WORK REQUEST A -
Answer these questions from the podcast page:
(i) What was the main focus of the first podcast session?
(ii) What is the name of the host of the program?
(iii) At what point did Martin join Kumovis?
WORK REQUEST B -
Quote the podcast page word for word, covering everything from "Podcast session about" down to "a lot more.".

SUPPLIED PASSAGE -
——————————

Podcast session about Medical Grade 3D Printers and Materials with Martin Herzmann from Kumovis

Recently, we launched our first podcast session with Martin Herzmann, a Business Developer at Kumovis. The main focus was put on the “3D printing industry and Point-of-Care”. As our guest is an expert and he is working in the medical 3D printing industry for more than 20 years now, we have discussed a lot of aspects regarding materials, machines or regulatory challenges in the hospitals and healthcare centers. What’s more, due to the broad industry experience and collaboration with many of well-known companies in, which Martin Herzmann was working, we were able to cover a lot more. 

Our podcast session was created with the aim to provide our listeners with the first-hand information about the 3D printing at the Point-of-Care. Talking with experts such as Martin Herzmann was a great opportunity to had an insight into the branch and his personal, work experience in the following industry. After introducing himself to our audience, Martin told us more about Kumovis. We talked about what does the company does and the type of machines and materials does it used. What we also have covered, is the type of materials that Kumovis produces and how their technology can be used at the point-of-care. In the end, we talked about the challenges of implementing 3D printing at the Point-of-Care in the hospitals and the way to overcome then. It was a great conversation, in which we gained a lot of in-depth knowledge and details in the 3D printing industry and its implementation at the Point-of-Care industry.

Below you can listen to the whole podcast about  “3D printing industry and Point-of-Care” with Martin Herzmann from Kumovis. However, if you prefer, you can also read the transcribed version of our podcast! Enjoy our podcast show and let us know what you would like to hear about in the next sessions! 

Interview With Martin Herzman (Kumovis)

[00:00:03] Welcome to our podcast session. I’m Weronika, the host of this program in which we are going to talk about 3D printing at the point-of-care industry with the experts in the branch. We would like to also invite you to check our website, 3dpoc com, where we post the latest news and advancements in the industry. So, let’s move on to our first episode. Today, our guest is Martin has been working in a medical 3D printing industry for more than 20 years now.

Hi, Martin. It’s good to have you with us today. Once again, thank you for participating in our podcast program. We know that you are working in business development at Kumovis now and that you have quite a lot of experience in other companies before.

So, let’s start with introducing yourself to our listeners and the fact that we can continue from there.

[00:00:57] Thank you very much for the moment of invitation. Yes. I’m thankful to share some insights. In regards to my personal. I joined Kumovis in the end of last year, the end of 2019 and am working in medical business development. Kumovis is focusing on medical industries and five years before I started to Materialize, setting up the German-speaking market for the for the medical area. That was my first call to the 3D printing industry, as you realized. And before that I was eight years busy with medical imaging intro operating phase. So I was really spending a lot of time in the OR. On that. In 1999, I started my medical career at Pine Lab. In those days it was a was a startup as well with one hundred employees, kind of fasted rapidly growing. And I quit brain left after eight years when they had 1000 employees. So I don’t expect to make this steep growth of employees with computers within the next month. But I do see that we are growing rapidly and the demand in the hospital and in the industry for 3D printing and medicine is growing. It is. The demand is there.

——————————

Dataset entries:

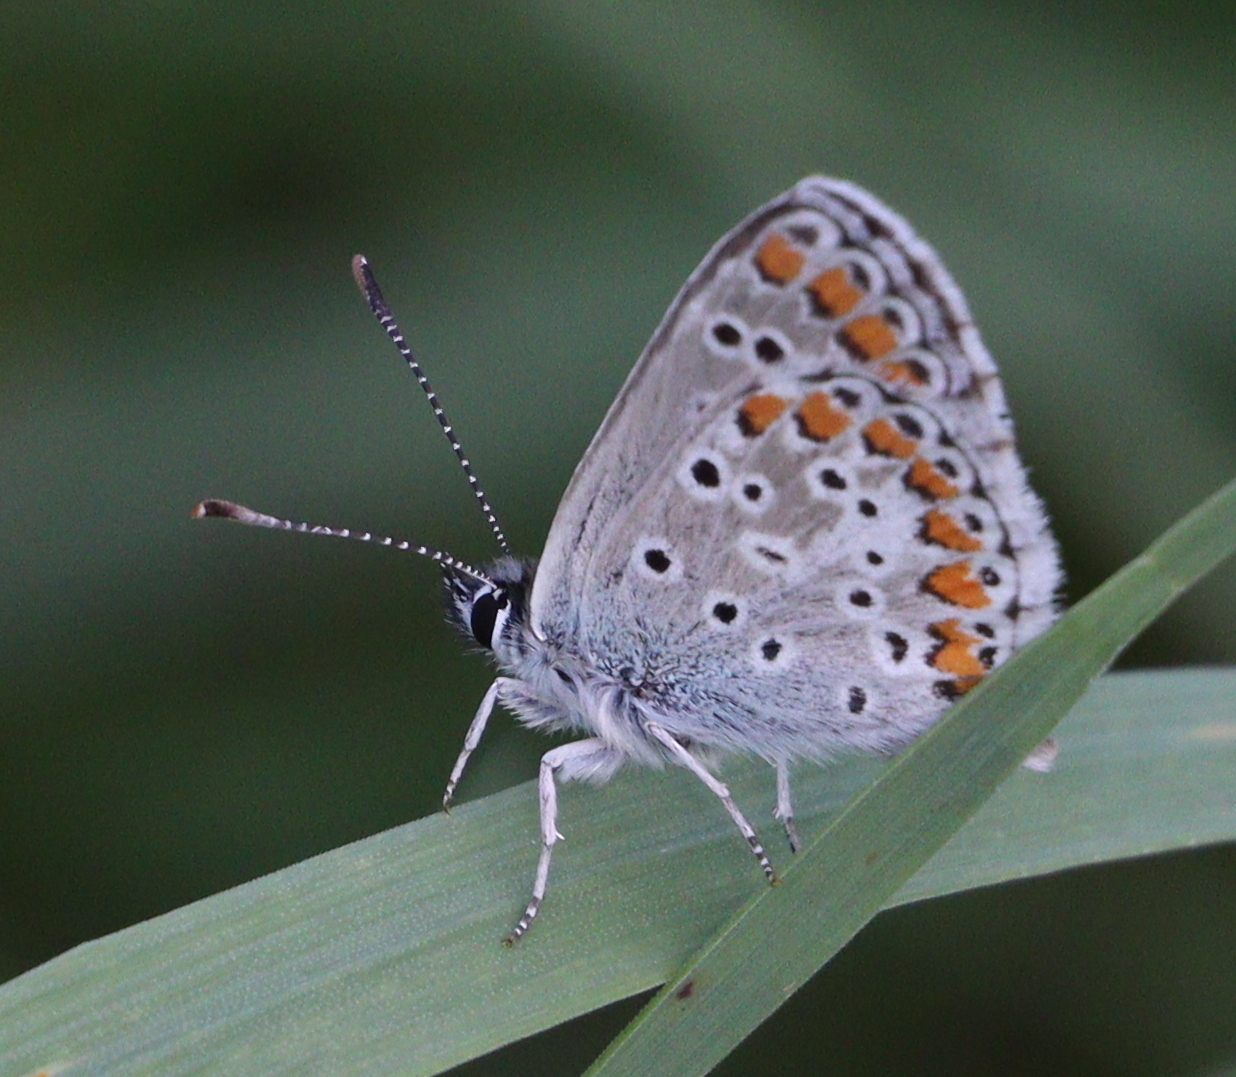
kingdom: Animalia
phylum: Arthropoda
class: Insecta
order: Lepidoptera
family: Lycaenidae
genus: Aricia
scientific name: Aricia agestis
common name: Brown argus
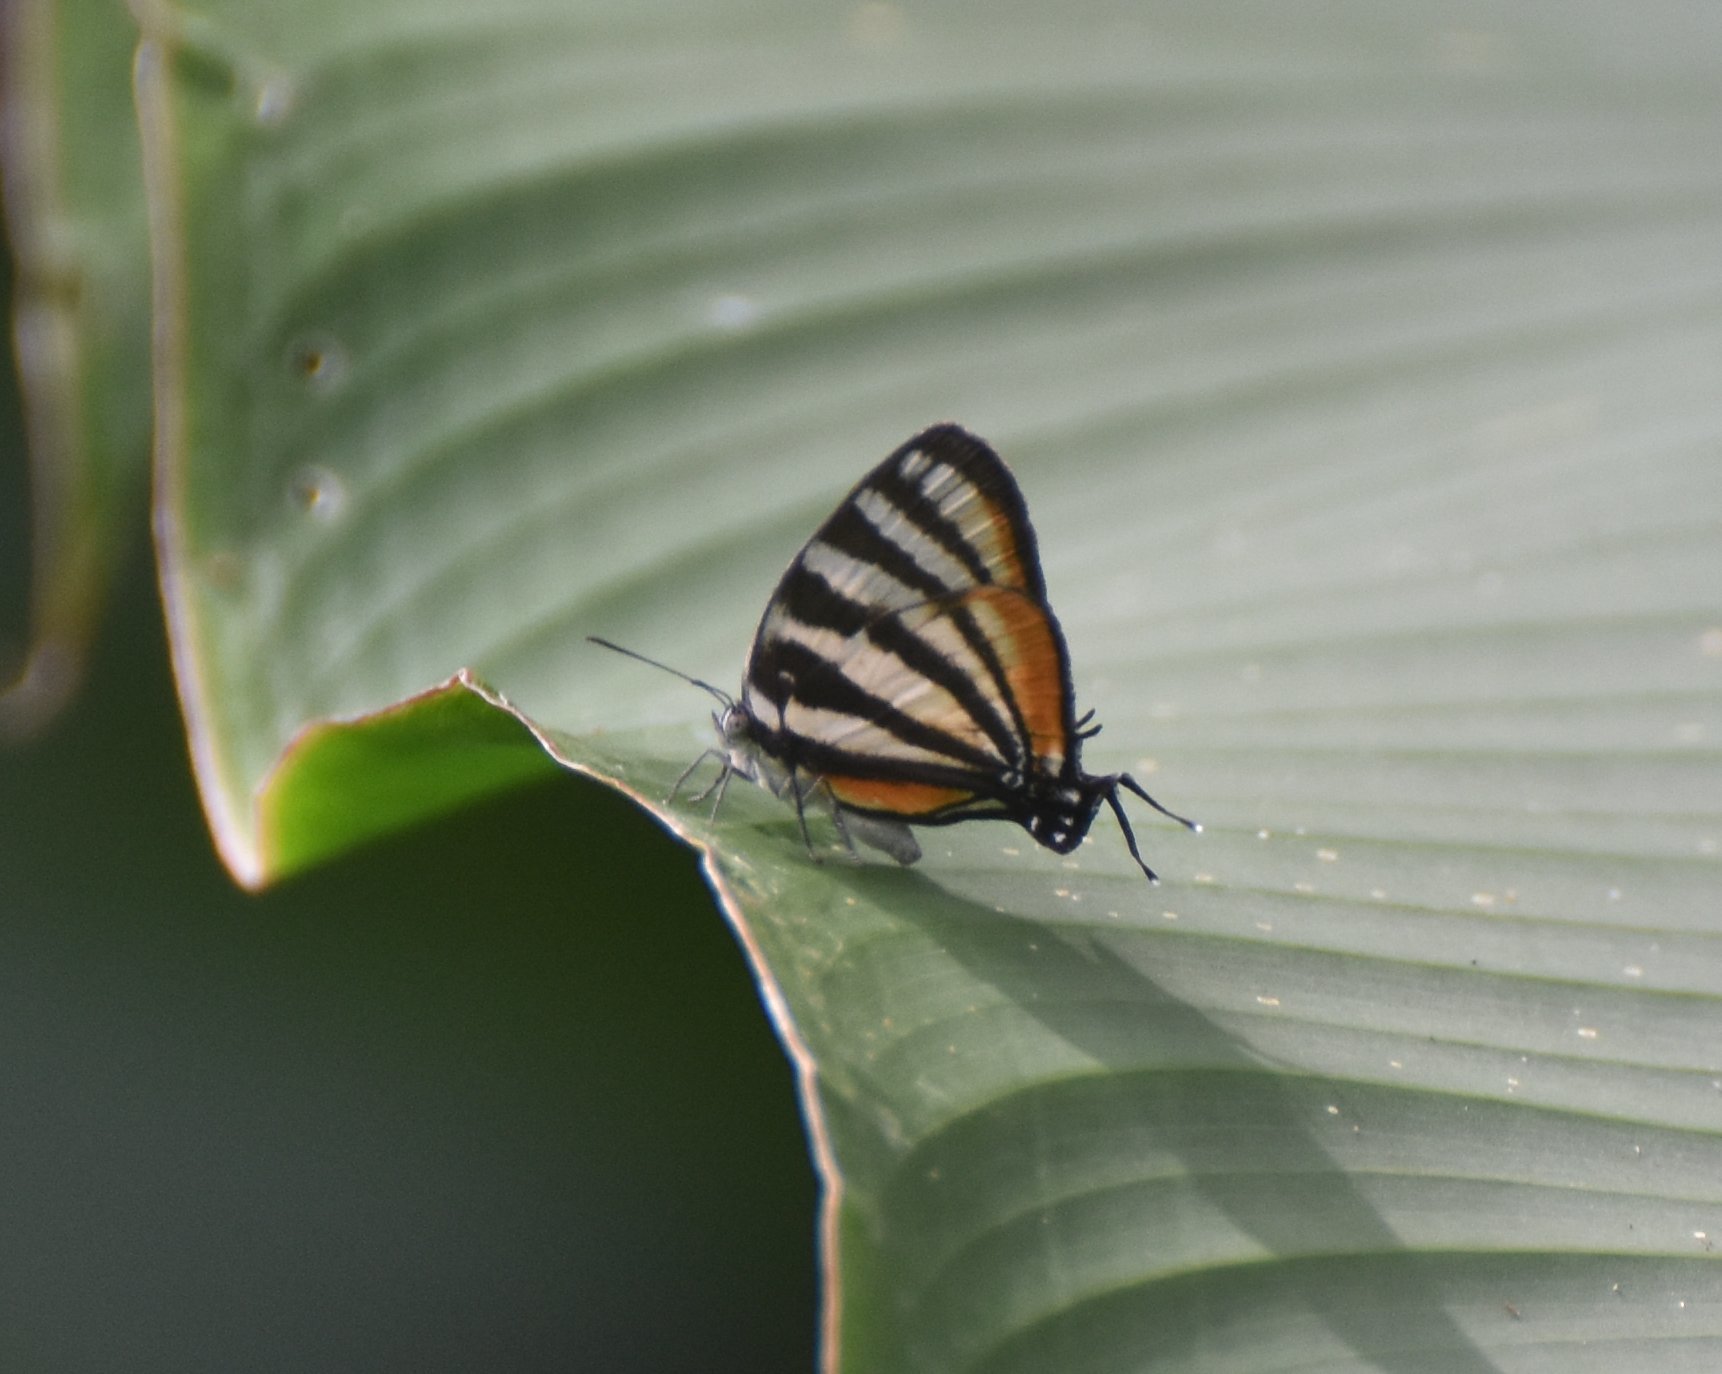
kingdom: Animalia
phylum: Arthropoda
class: Insecta
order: Lepidoptera
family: Lycaenidae
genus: Arawacus
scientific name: Arawacus lincoides
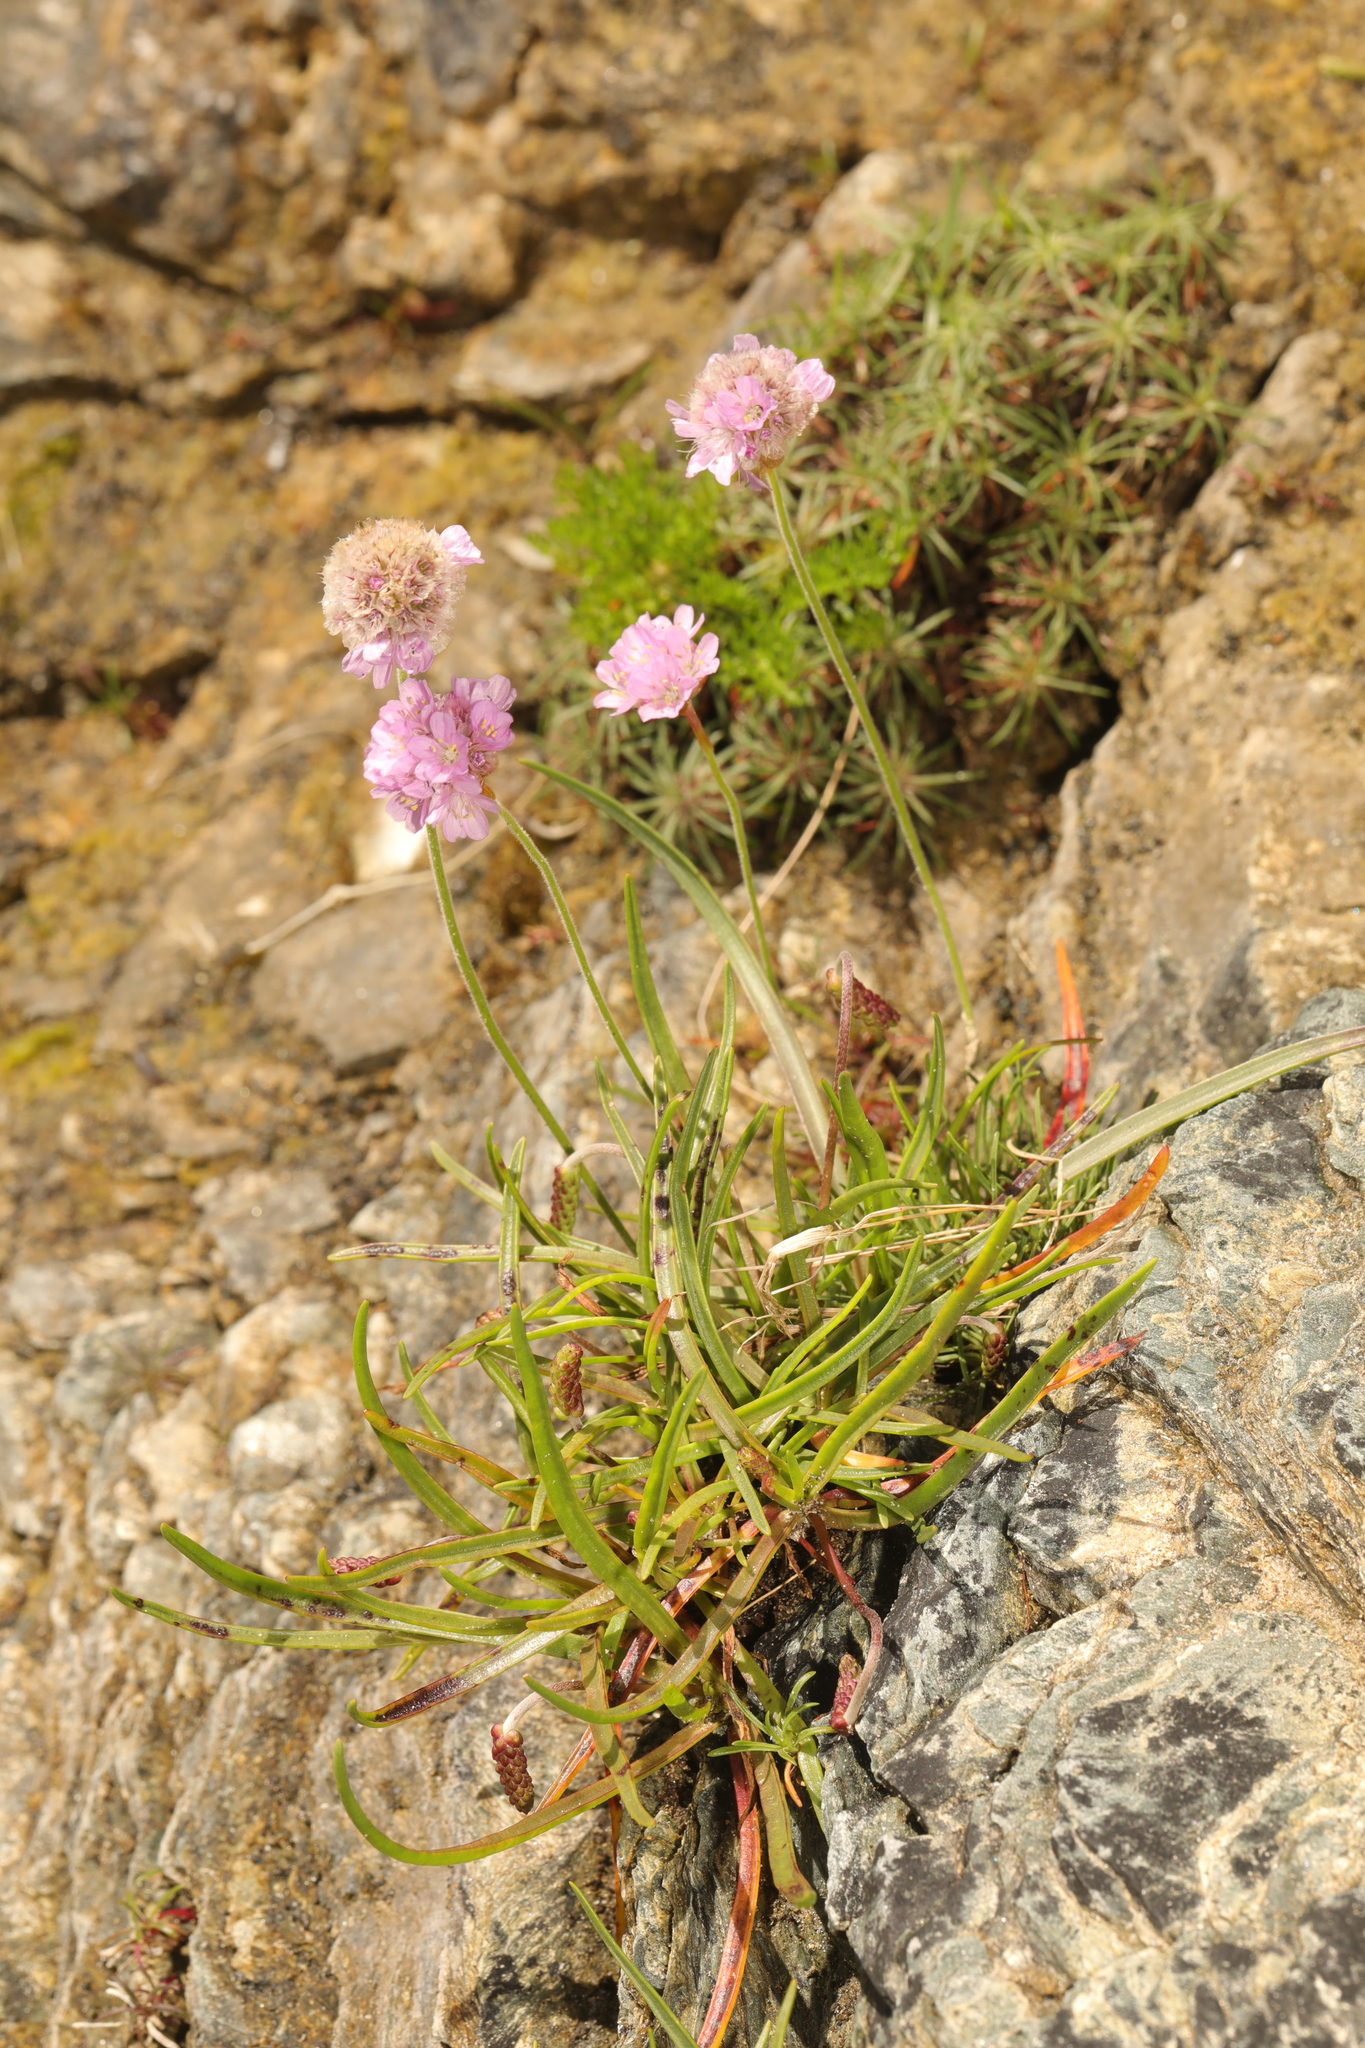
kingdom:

——————————

PROBLEM SOLUTION A -
(i) The “3D printing industry and Point-of-Care”
(ii) Weronika
(iii) At the end of 2019

PROBLEM SOLUTION B -
Podcast session about Medical Grade 3D Printers and Materials with Martin Herzmann from Kumovis

Recently, we launched our first podcast session with Martin Herzmann, a Business Developer at Kumovis. The main focus was put on the “3D printing industry and Point-of-Care”. As our guest is an expert and he is working in the medical 3D printing industry for more than 20 years now, we have discussed a lot of aspects regarding materials, machines or regulatory challenges in the hospitals and healthcare centers. What’s more, due to the broad industry experience and collaboration with many of well-known companies in, which Martin Herzmann was working, we were able to cover a lot more.